Jika yang terjadi sebaliknya, akwat yang nazdor, maka itu masih diperkenankan, asal masih dalam batasan Syar’i. Dalam hadits yang lain riwayat Bukhori, Tirmidzi, Nasa’ai, Ahmad, ada sahabat nabi bernama Mughiroh bin Su’bah. Dia pernah punya keinginan untuk melamar seorang wanita.”Lihatlah dia karena sesungguhnya hal itu lebih menjamin hubungan kalian berdua”. Jika ada kabar bahwa ada seorang ikhwan yang akan mempersunting dia, maka seorang akhwat harus ingat hadits ini. Coba pikir, apakah ikhwan itu sudah pernah melihat saya (akhwat), jangan-jangan hanya melihat dalam foto bukan aslinya. Oleh karena itu disinilah pentingnya ta’aruf, sehingga sebelum khitbah sudah ada keyakinan saat menikah. Bahkan tidak salah ketika sang akhwat bertanya tentang alasannya mengkhitbah sang akhwat, sehingga clear dan jelas (penekanan ni). Ada hadits riwayat Imam Tirmidzi,”Jika datang melamar kepadamu seorang yang engkau ridho akan dien dan akhlaqnya, maka nikahkanlah dengannya. Jika kamu tidak menerima khitbah itu maka akan terjadi fitnah di bumi dan kerusakan yang luas”. Yang dimaksud dengan fitnah dan malapetaka, bisa jadi tidak datang lagi orang-orang yang baik. Dari sinilah tidak ada diberikan batas waktu, yang jelas sampai ridho akan dien dan akhlaqnya. Coba perhatikan bulughul marom bab munakahat dan riyadhus sholihin.

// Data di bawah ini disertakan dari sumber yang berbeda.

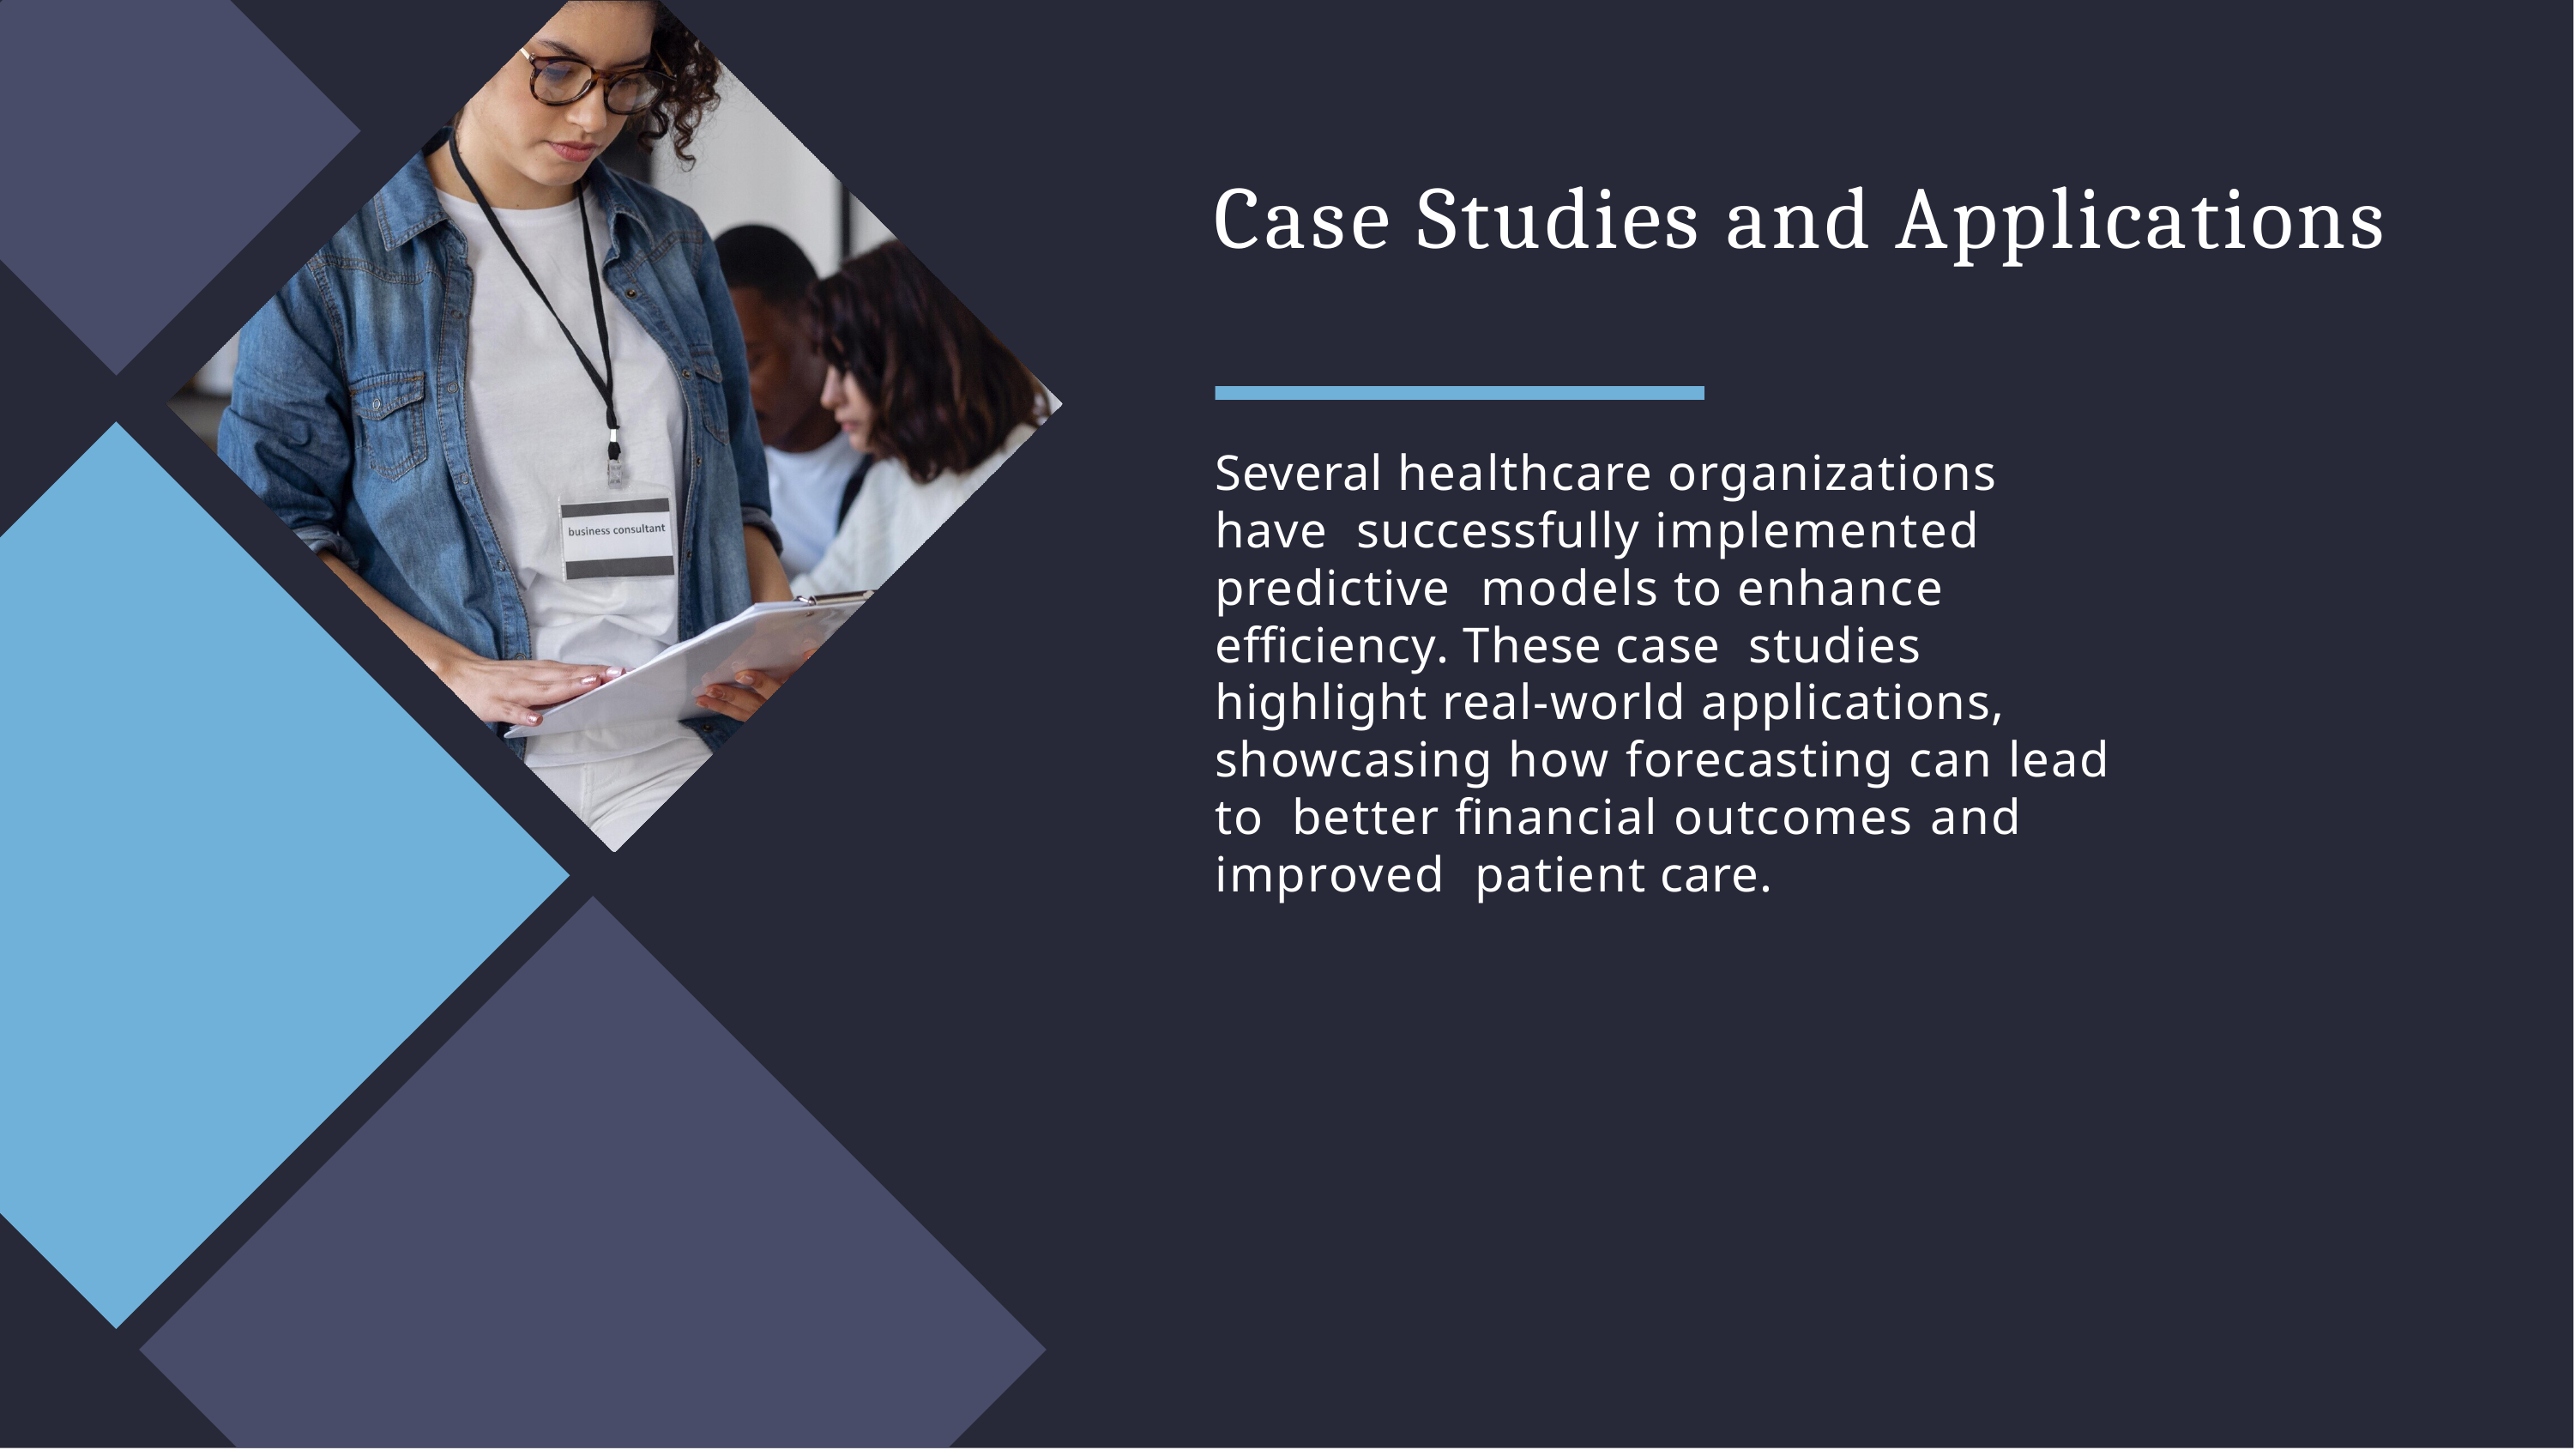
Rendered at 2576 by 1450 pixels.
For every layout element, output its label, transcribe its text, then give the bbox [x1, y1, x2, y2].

Sebelum akad maka hal ini harus dirahasiakan. Saat khitbah saja tidak boleh diceritakan apalagi hanya ta’aruf. Baru saat akad wajib dii’lankan. Sehingga jika terjadi apa-apa, tidak ada masalah. Inilah pentingnya menjaga rahasia. Yang dimaksud dengan ta’aruf itu tidak hanya sekali selesai. Sampai saat menjadi suami isteri pun masih terus dilakukan ta’aruf.

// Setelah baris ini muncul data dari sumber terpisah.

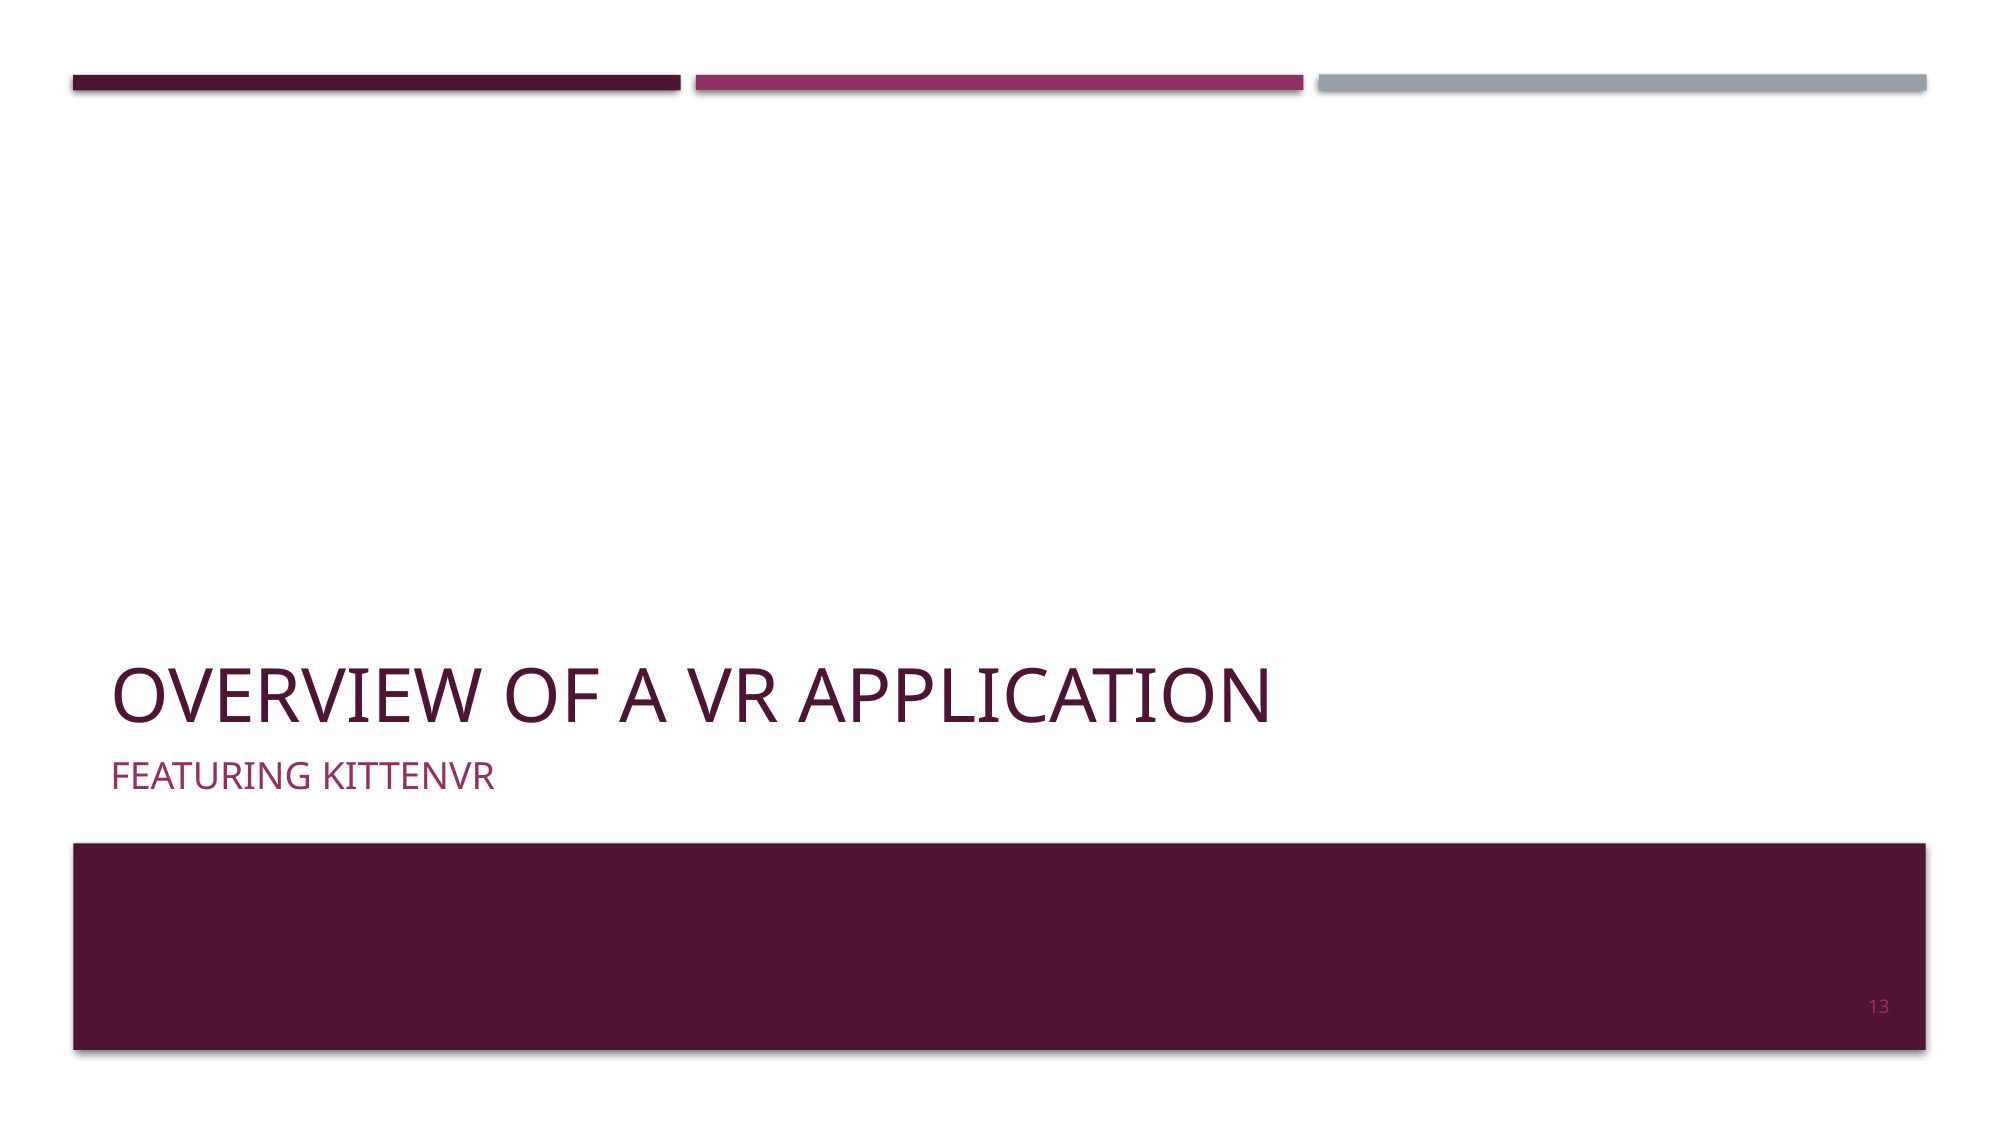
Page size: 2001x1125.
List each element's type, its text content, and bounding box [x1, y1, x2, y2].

title Overview of a VR Application [95, 499, 1905, 744]
list Featuring KittenVR [95, 744, 1905, 844]
slide_number 13 [1732, 977, 1905, 1037]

Taubat berkaitan dengan tiga hal:
1.       Yang berkaitan dengan aqidah
Syarat taubat yang diterima:
  • Taubat karena Alloh
  • Tidak mengulangi lagi perbuatan itu dan menyesali atas
    perbuatannya
  • Melangkah dengan amal sholeh sesuai dengan ketentuan Alloh dan Rosulnya
2.       Yang berkaitan dengan pelanggaran ibadah
3.       Berbuat dosa yang berkaitan dengan interaksinya dengan orang lain. Hal ini harus diselesaikan dengan baik kaitannya dengan manusia disamping urusannya dengan Alloh
Syarat taubat yang diterima:
  • Taubat karena Alloh
  • Tidak mengulangi lagi perbuatan itu dan menyesali atas
    perbuatannya
  • Melangkah dengan amal sholeh sesuai dengan ketentuan Alloh dan Rosulnya
  • Selesaikan dengan orang dimana kita pernah berbuat salah atas dirinya.

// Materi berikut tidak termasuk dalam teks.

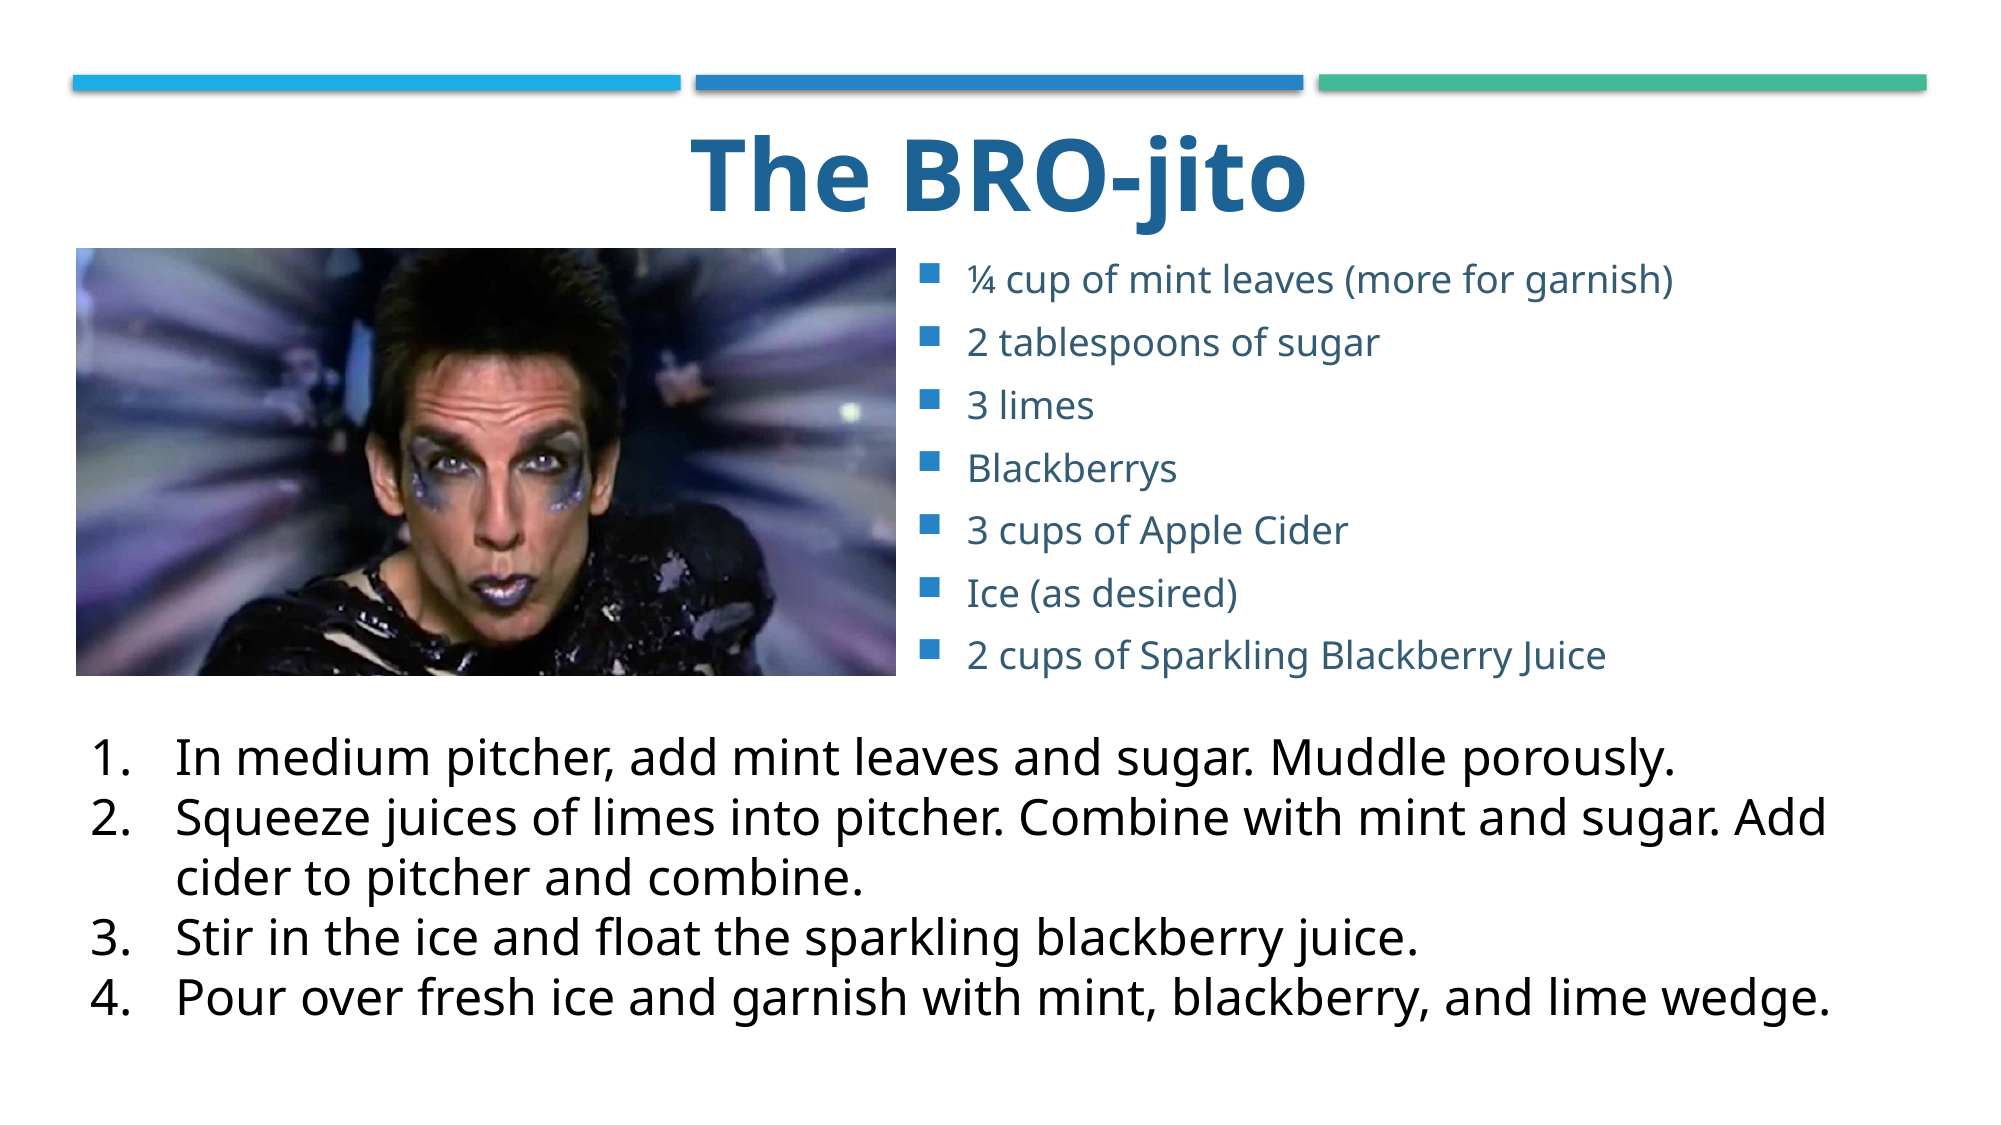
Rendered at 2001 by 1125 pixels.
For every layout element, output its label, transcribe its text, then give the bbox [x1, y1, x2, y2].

text_box ¼ cup of mint leaves (more for garnish) 2 tablespoons of sugar 3 limes Blackberrys 3 cups of Apple Cider Ice (as desired) 2 cups of Sparkling Blackberry Juice [901, 248, 1924, 688]
picture [75, 247, 897, 676]
text_box In medium pitcher, add mint leaves and sugar. Muddle porously. Squeeze juices of limes into pitcher. Combine with mint and sugar. Add cider to pitcher and combine. Stir in the ice and float the sparkling blackberry juice. Pour over fresh ice and garnish with mint, blackberry, and lime wedge. [76, 717, 1898, 1033]
text_box The BRO-jito [76, 103, 1924, 221]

Orang yang menjadi saksi dalam pernikahan harus orang yang faham karena pertanggungjawabannya di hadapan Alloh. Karena pada hakikatnya pernikahan itu menghalalkan yang haram.
Menikah itu berkaitan dengan ibadah dan dakwah. Dinilai ibadah karena diperintahkan oleh Alloh dan Rosul. Dinilai dakwah karena akan melahirkan generasi-generasi robbani. Sehingga untuk menikah harus mempertimbangkan fikul ahkam dan fikud dakwah.